Extrait fourni:
Dimanche 12/03/2023
Arrivée entre chien et loup au pied de la grande maison de famille. Posée quelque part au milieu des montagnes. Immuable. Vide depuis des siècles. Pourtant on croirait apercevoir la silhouette de C. derrière le carreau de la fenêtre de la cuisine ou bien absorbée dans quelques pensées, assise sur la terrasse, entre les rayures vertes et les touches de rose de sa jungle de lauriers. Ce soir, plus de lauriers.
Je file dans le sillage de V. qui a fait de ces lieux sa retraite. Il se dit, depuis, guéri et heureux. Je le pense aussi, mais ne peux m’empêcher de lui trouver un coin de front empreint à jamais de cette douleur poussiéreuse. Sur la terrasse de pierre s’amoncèlent des petits tas de pierres — collection de C. — lorsque l’on commençait à la dire sénile.
Dans l’entrée, les sacs et le courage me tombent des épaules. Je tourne un peu en rond puis me décide à trouver un nid ou poser ma détresse et mes questions et mes cahiers. Je furète des endroits que je n’aurais jamais osé fureter. Je fouille les armoires, ouvre les boîtes, remue l’odeur des vieux livres qui sont partout et de mes yeux d’adulte comprends enfin les cairns de pierres sur la terrasse et tout l’infraordinaire de celle qui me donna le sens des mots. Je ne trouve d’autre place que sa chambre. Armoire à trois portes de chêne avec miroir biseauté au centre qui me renvoie mon profil trop maigre. La pièce est vaste, avec une mezzanine au plafond bas qui vient s’incliner en lambris veiné couleur miel jusqu’à la large fenêtre au-dessus de la terrasse. Il y a comme un petit parfum de lys fané. J’aère. Je déplace le lit, rajoute des tapis colorés, ramasse près de moi autant de fragments fragiles et raffinés de C.. Je fais mon lit. Draps bleus.
En éclair, je descends l’immense escalier sombre et bien trop imposant pour dîner avec V., dans le salon, taciturne, dont on n’a pas eu le courage de rallumer le feu à notre arrivée. La maison est glaciale. Après avoir avalé, dans un sourire long de silence, le repas préparé à mon intention — lui qui ce soir en arrivant me disais ne rien vouloir manger — il monte s’assurer que je n’ai besoin de rien. Non, ne ferme pas les volets, je veux les étoiles et je veux l’aube. Je me couche avec un ami. L’un des livres déjà lus et relus, mais que je n’avais pas encore prit le temps de lire, égarée et perdue dans la jungle de ma vie. Je tarde à trouver le sommeil. La nuit amène avec elle le sombre. Il n’y a pas d’étoiles, j’ai préféré laisser une petite veilleuse allumée et son reflet sur les vitres éteint celui des astres.

Données fournies:
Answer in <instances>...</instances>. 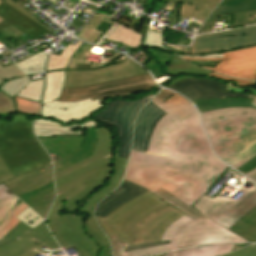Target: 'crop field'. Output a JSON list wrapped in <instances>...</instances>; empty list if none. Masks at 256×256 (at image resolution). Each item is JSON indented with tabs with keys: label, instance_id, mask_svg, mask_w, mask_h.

Consignes:
[A] Reproduisez le passage de l'extrait qui part de « En éclair, je » et se poursuit jusqu'à « celui des astres. ».
[B] D'après l'extrait, répondez brièvement à chaque question :
(i) Qu'est-ce qui s'amoncèle sur la terrasse de pierre ?
(ii) Dans quelle pièce a lieu le dîner avec V. ?
(iii) De quelle couleur sont les draps du lit ?
[C] Condensez le paragraphe de l'extrait qui commence par « Dans l'entrée, les sacs » en conservant ses faits principaux.

Réponses:
[A]
En éclair, je descends l’immense escalier sombre et bien trop imposant pour dîner avec V., dans le salon, taciturne, dont on n’a pas eu le courage de rallumer le feu à notre arrivée. La maison est glaciale. Après avoir avalé, dans un sourire long de silence, le repas préparé à mon intention — lui qui ce soir en arrivant me disais ne rien vouloir manger — il monte s’assurer que je n’ai besoin de rien. Non, ne ferme pas les volets, je veux les étoiles et je veux l’aube. Je me couche avec un ami. L’un des livres déjà lus et relus, mais que je n’avais pas encore prit le temps de lire, égarée et perdue dans la jungle de ma vie. Je tarde à trouver le sommeil. La nuit amène avec elle le sombre. Il n’y a pas d’étoiles, j’ai préféré laisser une petite veilleuse allumée et son reflet sur les vitres éteint celui des astres.

[B]
(i) Des petits tas de pierres, la collection de C.
(ii) Dans le salon.
(iii) Bleus.

[C] Dans l'entrée, je pose mes sacs et cherche un coin où m'installer. En fouillant les armoires, les boîtes et les vieux livres, je comprends enfin les cairns de pierres de la terrasse. La seule place possible est la chambre de C. C'est une vaste pièce, avec une armoire de chêne à trois portes et miroir biseauté, et une mezzanine au plafond bas dont le lambris couleur miel descend jusqu'à la large fenêtre au-dessus de la terrasse. Il y flotte un parfum de lys fané. J'aère, déplace le lit, ajoute des tapis colorés, rassemble des objets de C. et fais mon lit avec des draps bleus.